Le stream était presque parfait – L’édito d’Éric Libiot
Vendredi 5 décembre Netflix secouait Hollywood en annonçant le rachat de Warner Bros. Discovery. L’effet papillon aidant, mais avec un ogre à la place du lépidoptère, c’est évidemment le cinéma mondial qui est atteint, précisément l’exploitation, la « Narque » rouge privilégiant son écosystème, à savoir le streaming, au détriment de la salle. C’est un coup de tonnerre, une révolution, un reformatage artistique, une refonte économique. Etc.
Mais lundi 8, Donald Trump sifflait la mi-temps pour étudier avec attention cet accord afin de voir, en résumé, si Netflix, devenu tentaculaire, ne tombait pas sous le coup du « monopole ». Le président des Etats-Unis s’intéresse d’autant plus à ce deal que David Ellison, patron de Paramount Skydance, un des acheteurs potentiels de Warner Bros. Discovery, mais aujourd’hui perdant, est le fils du big chef d’Oracle, le richissime Larry Ellison, un très proche de Trump. Ça n’a pas trainé : dans la journée Paramount Skydance annonçait une contre-offre de 108,4 Mds de dollars. De son côté Netflix fait comme si de rien n’était et, dans un communiqué, souhaite la bienvenue à WBD. La lutte entre les grands fauves continue.

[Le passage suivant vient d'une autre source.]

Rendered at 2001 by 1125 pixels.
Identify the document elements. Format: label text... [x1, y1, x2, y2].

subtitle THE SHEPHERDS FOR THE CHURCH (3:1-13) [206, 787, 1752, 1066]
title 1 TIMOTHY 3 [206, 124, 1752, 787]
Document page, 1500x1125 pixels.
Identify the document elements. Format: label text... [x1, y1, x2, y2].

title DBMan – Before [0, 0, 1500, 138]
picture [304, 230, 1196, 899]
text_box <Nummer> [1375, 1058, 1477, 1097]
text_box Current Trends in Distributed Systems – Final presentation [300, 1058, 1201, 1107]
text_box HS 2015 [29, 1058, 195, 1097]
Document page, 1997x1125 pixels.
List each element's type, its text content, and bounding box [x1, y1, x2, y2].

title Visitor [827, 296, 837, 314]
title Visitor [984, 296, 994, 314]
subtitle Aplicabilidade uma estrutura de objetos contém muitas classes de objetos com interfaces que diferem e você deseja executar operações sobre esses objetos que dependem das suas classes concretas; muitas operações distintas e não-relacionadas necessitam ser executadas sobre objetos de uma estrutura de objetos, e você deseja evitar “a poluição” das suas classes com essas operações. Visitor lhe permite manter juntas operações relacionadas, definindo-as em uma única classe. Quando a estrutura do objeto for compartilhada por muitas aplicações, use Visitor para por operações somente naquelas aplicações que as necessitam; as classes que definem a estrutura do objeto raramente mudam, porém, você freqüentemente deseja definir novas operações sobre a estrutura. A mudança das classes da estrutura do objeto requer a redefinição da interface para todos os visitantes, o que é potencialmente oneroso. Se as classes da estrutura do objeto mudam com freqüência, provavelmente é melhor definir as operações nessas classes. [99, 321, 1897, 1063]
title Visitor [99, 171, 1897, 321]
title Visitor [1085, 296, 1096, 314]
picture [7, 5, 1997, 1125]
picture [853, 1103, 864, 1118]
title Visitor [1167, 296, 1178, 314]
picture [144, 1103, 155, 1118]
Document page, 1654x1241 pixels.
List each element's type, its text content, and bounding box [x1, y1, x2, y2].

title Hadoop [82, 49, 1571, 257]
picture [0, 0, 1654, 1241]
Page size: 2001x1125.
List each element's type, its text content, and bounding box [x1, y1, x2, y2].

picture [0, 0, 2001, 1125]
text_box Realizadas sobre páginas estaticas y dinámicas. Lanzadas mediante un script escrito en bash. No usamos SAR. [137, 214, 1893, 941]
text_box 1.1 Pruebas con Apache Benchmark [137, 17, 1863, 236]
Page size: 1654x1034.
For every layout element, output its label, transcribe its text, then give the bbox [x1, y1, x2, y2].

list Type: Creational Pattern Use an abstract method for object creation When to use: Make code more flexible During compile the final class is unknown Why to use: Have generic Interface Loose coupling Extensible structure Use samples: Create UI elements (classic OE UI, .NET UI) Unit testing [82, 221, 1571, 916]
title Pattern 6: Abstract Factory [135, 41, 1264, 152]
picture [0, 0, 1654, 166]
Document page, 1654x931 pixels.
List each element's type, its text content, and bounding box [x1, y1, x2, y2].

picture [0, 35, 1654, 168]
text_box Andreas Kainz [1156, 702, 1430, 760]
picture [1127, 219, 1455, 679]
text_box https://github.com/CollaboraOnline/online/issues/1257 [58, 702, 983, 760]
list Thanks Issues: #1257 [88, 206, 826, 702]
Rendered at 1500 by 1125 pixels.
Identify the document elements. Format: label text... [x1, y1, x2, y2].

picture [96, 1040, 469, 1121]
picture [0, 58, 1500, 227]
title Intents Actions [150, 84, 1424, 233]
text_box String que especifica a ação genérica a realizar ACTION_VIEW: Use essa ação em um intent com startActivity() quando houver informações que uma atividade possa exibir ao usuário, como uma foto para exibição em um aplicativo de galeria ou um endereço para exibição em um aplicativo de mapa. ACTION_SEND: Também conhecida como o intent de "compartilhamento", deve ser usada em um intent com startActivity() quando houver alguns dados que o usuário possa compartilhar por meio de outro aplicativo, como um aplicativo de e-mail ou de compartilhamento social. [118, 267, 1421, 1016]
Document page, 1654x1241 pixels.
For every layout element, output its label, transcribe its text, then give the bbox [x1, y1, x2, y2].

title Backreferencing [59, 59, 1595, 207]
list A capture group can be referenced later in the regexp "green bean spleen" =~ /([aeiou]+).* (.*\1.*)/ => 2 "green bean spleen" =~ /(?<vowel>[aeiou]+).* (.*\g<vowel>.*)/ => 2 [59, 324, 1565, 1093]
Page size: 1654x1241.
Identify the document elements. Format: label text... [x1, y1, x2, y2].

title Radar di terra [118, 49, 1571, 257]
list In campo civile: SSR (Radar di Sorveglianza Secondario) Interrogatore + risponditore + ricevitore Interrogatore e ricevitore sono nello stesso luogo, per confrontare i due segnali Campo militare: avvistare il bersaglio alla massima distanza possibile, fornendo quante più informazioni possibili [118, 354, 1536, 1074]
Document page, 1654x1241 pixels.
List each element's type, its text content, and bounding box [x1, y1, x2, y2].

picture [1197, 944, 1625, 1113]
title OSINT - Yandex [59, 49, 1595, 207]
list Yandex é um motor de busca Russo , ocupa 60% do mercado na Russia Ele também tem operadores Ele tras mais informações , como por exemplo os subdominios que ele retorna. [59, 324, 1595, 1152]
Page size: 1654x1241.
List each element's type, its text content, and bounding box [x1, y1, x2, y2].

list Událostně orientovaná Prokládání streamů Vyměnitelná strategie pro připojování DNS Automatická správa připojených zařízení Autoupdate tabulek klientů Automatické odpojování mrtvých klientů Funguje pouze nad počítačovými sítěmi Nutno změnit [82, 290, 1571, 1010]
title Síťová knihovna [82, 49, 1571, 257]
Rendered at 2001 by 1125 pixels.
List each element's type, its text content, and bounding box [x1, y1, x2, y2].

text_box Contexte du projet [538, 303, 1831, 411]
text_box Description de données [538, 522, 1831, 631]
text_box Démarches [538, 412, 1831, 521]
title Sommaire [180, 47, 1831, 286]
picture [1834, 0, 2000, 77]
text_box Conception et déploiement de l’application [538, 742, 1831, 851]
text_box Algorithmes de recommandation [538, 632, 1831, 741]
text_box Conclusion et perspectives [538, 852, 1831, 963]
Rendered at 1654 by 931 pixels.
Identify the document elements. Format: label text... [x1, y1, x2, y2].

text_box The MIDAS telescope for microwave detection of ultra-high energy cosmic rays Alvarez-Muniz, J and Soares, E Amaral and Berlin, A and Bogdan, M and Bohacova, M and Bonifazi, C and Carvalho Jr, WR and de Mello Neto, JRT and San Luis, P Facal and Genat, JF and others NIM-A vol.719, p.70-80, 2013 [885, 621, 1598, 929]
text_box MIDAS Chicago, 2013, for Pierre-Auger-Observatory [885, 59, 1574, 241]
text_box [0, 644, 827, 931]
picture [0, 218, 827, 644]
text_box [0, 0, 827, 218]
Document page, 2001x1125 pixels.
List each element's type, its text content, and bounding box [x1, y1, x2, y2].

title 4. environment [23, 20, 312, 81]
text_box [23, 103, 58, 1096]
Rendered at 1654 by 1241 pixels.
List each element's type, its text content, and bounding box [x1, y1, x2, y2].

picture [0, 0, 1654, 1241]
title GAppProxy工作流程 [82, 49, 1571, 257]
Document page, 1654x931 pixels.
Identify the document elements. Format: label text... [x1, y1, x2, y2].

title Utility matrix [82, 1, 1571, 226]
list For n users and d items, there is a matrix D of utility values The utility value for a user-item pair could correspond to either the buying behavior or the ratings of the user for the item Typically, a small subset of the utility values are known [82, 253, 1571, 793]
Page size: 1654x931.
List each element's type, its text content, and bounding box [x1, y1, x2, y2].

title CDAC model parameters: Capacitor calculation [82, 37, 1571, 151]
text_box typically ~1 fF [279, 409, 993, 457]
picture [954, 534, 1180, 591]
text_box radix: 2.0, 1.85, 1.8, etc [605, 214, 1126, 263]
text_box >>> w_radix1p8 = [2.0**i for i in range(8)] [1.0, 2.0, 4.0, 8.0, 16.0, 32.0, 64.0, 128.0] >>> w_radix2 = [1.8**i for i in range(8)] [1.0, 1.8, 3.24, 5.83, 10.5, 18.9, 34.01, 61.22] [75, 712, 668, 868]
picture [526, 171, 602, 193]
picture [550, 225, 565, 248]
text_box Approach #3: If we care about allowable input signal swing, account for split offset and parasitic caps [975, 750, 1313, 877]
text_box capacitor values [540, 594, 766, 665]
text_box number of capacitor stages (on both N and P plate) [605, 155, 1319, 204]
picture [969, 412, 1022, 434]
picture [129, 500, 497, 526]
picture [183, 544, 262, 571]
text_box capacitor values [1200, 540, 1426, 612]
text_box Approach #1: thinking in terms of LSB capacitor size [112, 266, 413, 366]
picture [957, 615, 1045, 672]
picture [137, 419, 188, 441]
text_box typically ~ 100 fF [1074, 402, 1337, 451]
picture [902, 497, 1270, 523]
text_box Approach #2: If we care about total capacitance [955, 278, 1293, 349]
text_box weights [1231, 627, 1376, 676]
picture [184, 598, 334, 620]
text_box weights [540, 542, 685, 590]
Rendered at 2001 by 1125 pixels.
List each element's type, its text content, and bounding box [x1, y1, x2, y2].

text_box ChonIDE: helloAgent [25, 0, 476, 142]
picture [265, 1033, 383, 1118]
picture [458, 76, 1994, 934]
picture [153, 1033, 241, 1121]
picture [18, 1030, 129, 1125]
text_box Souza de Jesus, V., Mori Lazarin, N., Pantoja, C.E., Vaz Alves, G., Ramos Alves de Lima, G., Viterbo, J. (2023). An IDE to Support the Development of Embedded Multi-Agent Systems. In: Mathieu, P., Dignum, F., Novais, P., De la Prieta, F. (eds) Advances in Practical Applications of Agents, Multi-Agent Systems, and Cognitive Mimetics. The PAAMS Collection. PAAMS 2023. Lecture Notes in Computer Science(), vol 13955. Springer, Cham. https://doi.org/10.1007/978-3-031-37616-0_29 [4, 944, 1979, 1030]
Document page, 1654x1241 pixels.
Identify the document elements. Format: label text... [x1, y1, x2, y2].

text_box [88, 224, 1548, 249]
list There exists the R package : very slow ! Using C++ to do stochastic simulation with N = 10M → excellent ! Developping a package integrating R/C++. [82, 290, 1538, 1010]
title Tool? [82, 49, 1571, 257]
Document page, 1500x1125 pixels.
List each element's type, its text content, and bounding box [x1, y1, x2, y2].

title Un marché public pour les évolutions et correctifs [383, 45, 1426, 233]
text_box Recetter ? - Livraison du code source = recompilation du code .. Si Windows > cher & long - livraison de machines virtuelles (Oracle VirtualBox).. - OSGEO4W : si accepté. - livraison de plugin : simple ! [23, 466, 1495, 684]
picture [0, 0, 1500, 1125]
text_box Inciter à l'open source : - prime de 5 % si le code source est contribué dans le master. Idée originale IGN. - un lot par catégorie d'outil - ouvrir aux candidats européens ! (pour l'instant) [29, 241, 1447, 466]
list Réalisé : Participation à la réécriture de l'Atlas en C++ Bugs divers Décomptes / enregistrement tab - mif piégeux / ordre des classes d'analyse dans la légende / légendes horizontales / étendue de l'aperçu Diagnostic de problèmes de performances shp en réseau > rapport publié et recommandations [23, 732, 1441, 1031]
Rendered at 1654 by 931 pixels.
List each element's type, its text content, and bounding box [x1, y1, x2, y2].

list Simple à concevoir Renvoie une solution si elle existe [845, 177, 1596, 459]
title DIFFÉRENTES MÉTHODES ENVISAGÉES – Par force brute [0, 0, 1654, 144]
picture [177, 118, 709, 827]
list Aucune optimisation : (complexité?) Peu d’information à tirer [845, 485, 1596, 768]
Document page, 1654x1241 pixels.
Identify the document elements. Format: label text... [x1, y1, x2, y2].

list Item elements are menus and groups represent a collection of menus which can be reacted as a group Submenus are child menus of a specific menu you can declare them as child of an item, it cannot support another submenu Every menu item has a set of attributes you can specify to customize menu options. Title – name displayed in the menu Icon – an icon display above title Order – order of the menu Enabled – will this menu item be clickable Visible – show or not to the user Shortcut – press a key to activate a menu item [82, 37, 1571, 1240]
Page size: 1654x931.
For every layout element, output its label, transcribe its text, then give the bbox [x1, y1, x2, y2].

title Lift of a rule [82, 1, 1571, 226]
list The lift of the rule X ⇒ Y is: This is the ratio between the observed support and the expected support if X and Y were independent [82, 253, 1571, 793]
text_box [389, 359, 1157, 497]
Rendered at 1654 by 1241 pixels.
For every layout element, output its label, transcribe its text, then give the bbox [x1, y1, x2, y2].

Cela dit, quel que soit le nouveau propriétaire du studio et de sa branche télé, le visage d’Hollywood en sera changé. C’est l’heure de vérité pour la salle, pour les films, pour les spectateurs. Davantage pour les salles si Netflix est confirmé, sûrement pour la production et le petit écran si David Ellison récupère la mise. À ce stade tout est possible. Si Donald Trump assurait hier que Ted Sarandos, le patron de Netflix, est « un homme fantastique », il peut l’estimer totalement nul demain pour faire gagner son poulain. Le secteur se mobilise donc sans trop savoir de quoi l’avenir sera fait.
Si Donald Trump assure aujourd’hui que Ted Sarandos, le patron de Netflix, est « un homme fantastique », il peut l’estimer totalement nul demain.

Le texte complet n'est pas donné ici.